Is the closure of the set of all irrational rotation maps on $S^1$ dense in $Homeo(S^1)$?

Question

I study about rotation maps on circle, and I have a question.

Let $Homeo(S^1)$ be the set of all circle homeomorphisms with sup-metric $d(f,g)= \sup \{ d(f(x),g(x)| x \in S^1 \}$, and rotation map $f_\alpha: S^1 \rightarrow S^1$ is given by $f_\alpha (x) = x + \alpha \ mod \ 1$.

For rational rotation map $f_\alpha$, we can construct a sequence of irrational rotation maps $(f_{\alpha_n})$ converging to $f_\alpha$.

Then, at least, all rotation maps is in $\overline{\{\text{rotation maps} \ f_\alpha| \alpha \in \mathbb{Q}^c \}}$.

Is it possible that $\overline{\{\text{rotation maps} \ f_\alpha| \alpha \in \mathbb{Q}^c \}} = Homeo(S^1)$?

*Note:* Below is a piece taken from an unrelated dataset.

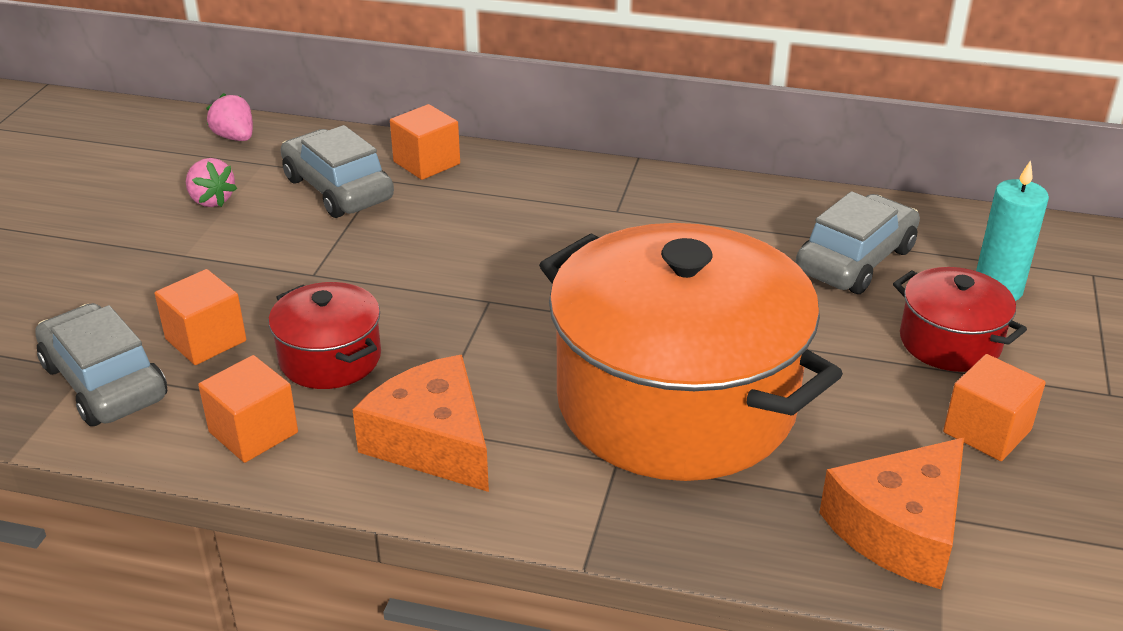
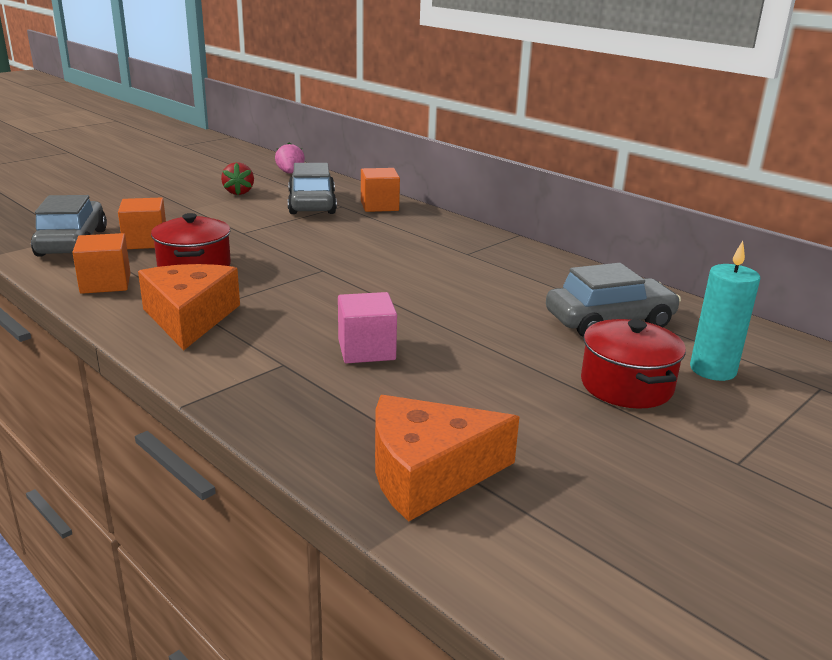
camera: 30 degrees right, 10 degrees down
(211, 200) = (239, 192): pink strawberry -> red strawberry
(676, 402) = (366, 350): orange pot -> pink cube
(987, 431) = (586, 445): orange cube -> none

If it is true, could you give me a hint for this question?

Thank you in advance!

Answer 1

Let $R=\{f_\alpha:\alpha\in\Bbb R\setminus Q\}$. $\langle\operatorname{Homeo}(S^1),d\rangle$ is a metric space, so $f\in\operatorname{cl}R$ if and only if there is a sequence $\langle\alpha_n:n\in\Bbb N\rangle$ in $\Bbb R\setminus\Bbb Q$ such that $\langle f_{\alpha_n}:n\in\Bbb N\rangle$ converges to $f$. Suppose that $f(0)=\alpha$. Then $\langle f_{\alpha_n}(0):n\in\Bbb N\rangle=\langle\alpha_n:n\in\Bbb N\rangle$ converges to $\alpha$ in $S^1$. But then $\langle f_{\alpha_n}:n\in\Bbb N\rangle\to f_\alpha$, so $f=f_\alpha$. Clearly, however, there are autohomeomorphisms of $S^1$ that are not rotations, so $\operatorname{cl}R\ne\operatorname{Homeo}(S^1)$.

Answer 2

You seem to be thinking of the circle as the interval $[0,1]$ with endpoints identified, but it is more helpful to think of it as the unit circle in $\mathbb{C}$ or equivalently the real line $\mathbb{R}$ with a point at infinity added. In the latter model, the fractional linear transformations also known as Mobius transformations $x\mapsto \frac{ax+b}{cx+d}$ where $ad-bc\not=0$ give many examples of selfmaps of the circle that are not anywhere near the irrational rotations. The Mobius transformations are homeomorphisms of the circle.

Answer 3

To give an explicit counterexample, consider the map $m:[0,1]\rightarrow[0,1]$ given by $m(x)=x^2$, this map satisfies $m(0)=0$, and $m(1)=1$ and is monotone increasing (not strictly so). The map is continuous with continuous inverse, hence it is a homeomorphism between $[0,1]$ and itself (an autohomeomorphism). Applying this map to $S^1$ will move points along the circle in a non-uniform way, for instance $0=1$ is stationary, but $m(\frac{1}{2})=\frac{1}{4}$.